#### THE DATA ####

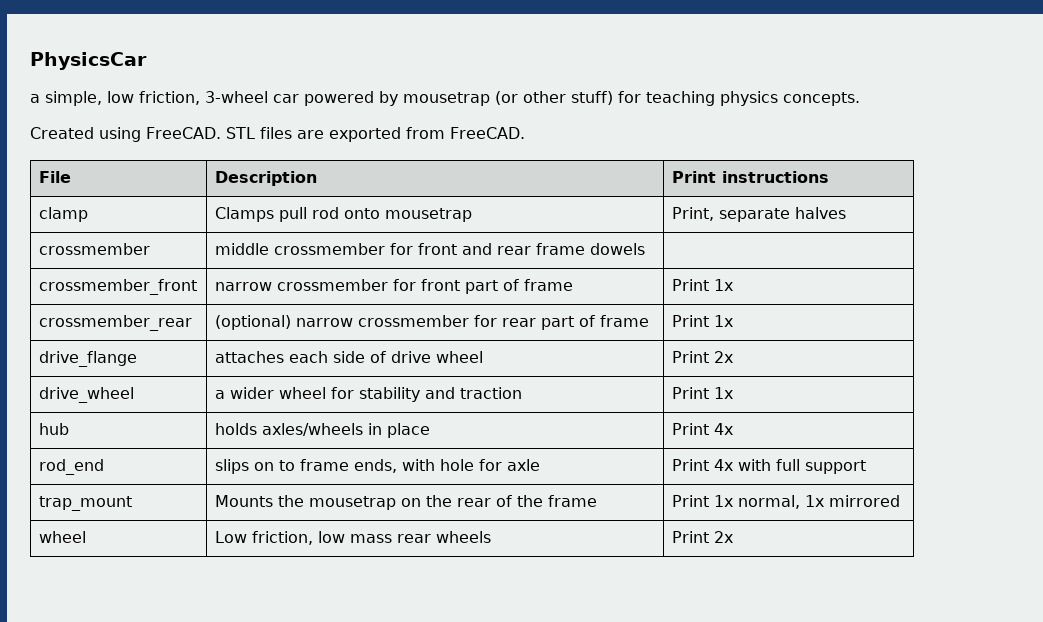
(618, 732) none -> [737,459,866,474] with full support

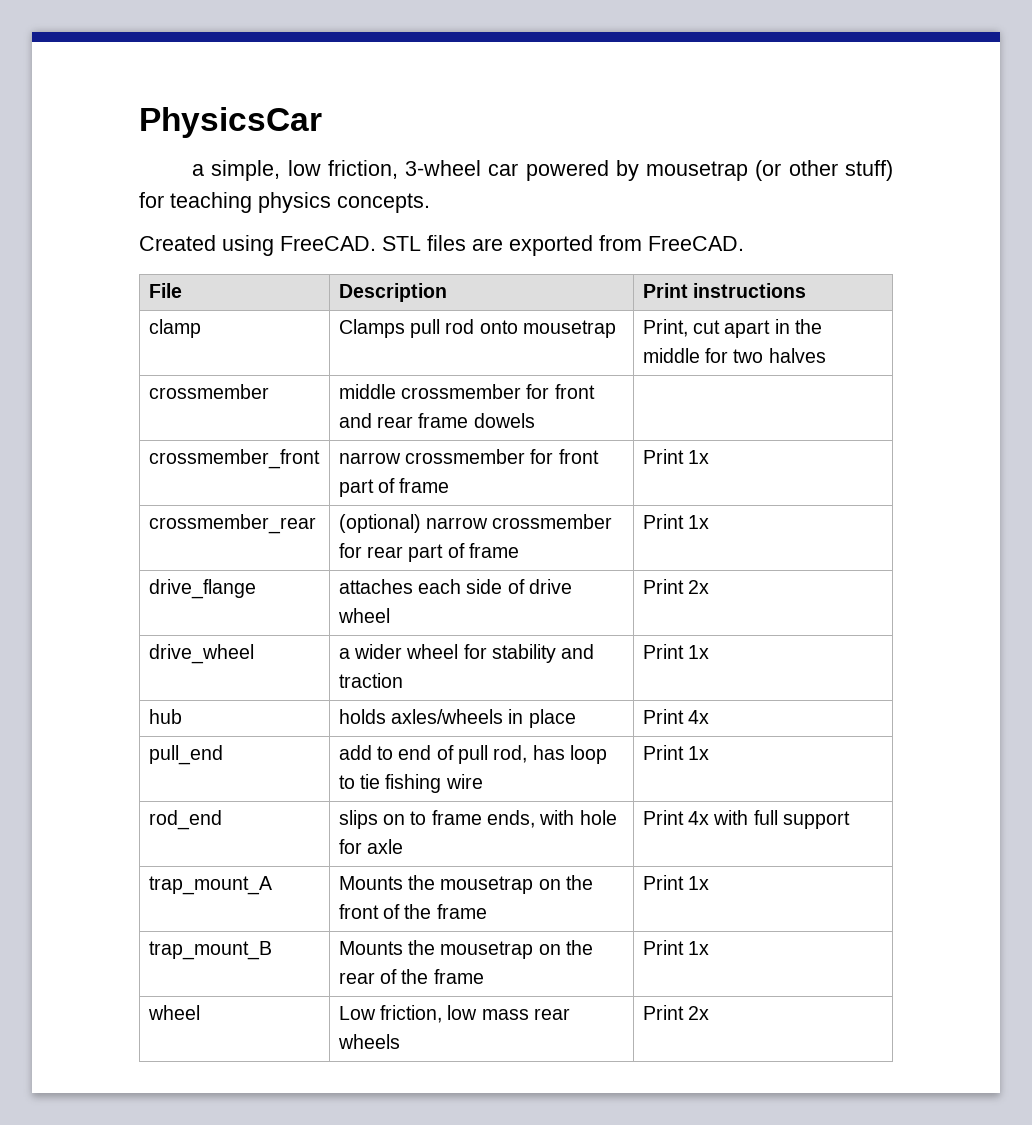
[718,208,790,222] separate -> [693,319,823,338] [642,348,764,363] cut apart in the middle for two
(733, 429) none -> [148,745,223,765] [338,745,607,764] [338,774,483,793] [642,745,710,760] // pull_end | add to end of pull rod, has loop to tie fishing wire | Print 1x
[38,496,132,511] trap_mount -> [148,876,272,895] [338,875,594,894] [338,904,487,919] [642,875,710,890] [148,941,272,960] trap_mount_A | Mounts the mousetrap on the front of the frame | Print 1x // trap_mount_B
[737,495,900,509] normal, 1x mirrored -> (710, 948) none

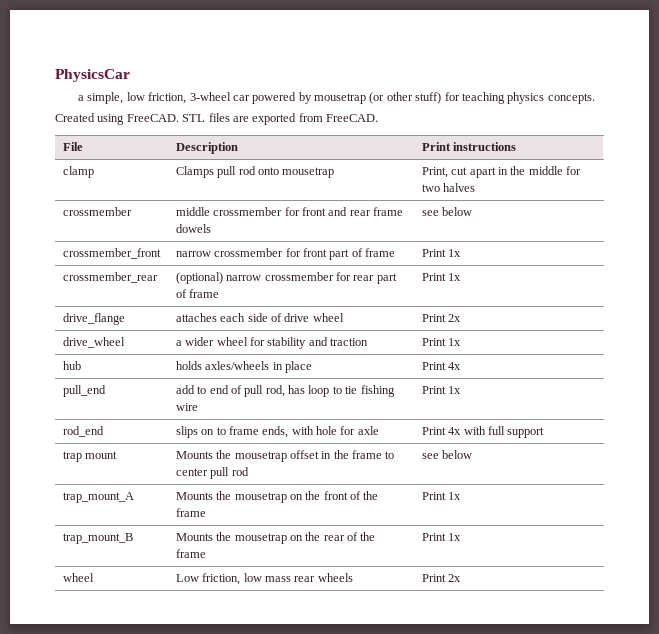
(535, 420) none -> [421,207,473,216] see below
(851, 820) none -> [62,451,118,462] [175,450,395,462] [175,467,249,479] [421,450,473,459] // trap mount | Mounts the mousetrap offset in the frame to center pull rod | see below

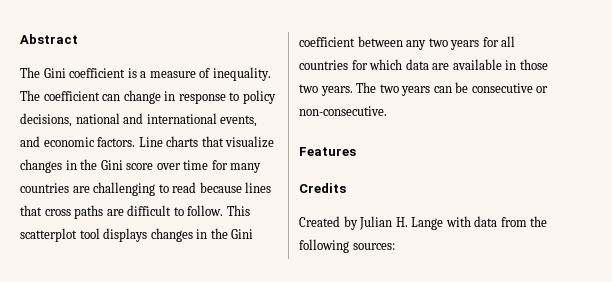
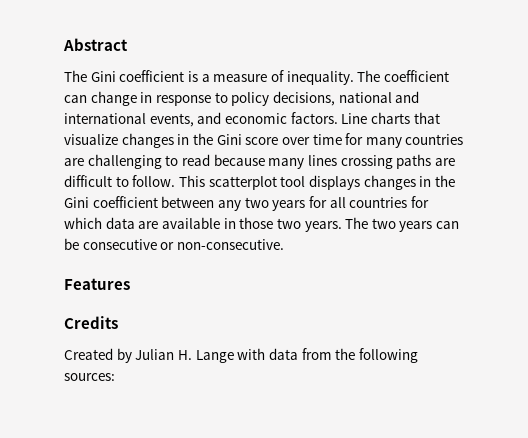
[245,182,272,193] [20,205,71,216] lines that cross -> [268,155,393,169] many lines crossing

####

_AIM OF THE EXERCISE_
In the records above, transcribe exactly the lines from the one containing "(851, 820) none" through the last line, both included, and skip the pictures.

_RESPONSE TO THIS EXERCISE_
(851, 820) none -> [62,451,118,462] [175,450,395,462] [175,467,249,479] [421,450,473,459] // trap mount | Mounts the mousetrap offset in the frame to center pull rod | see below

[245,182,272,193] [20,205,71,216] lines that cross -> [268,155,393,169] many lines crossing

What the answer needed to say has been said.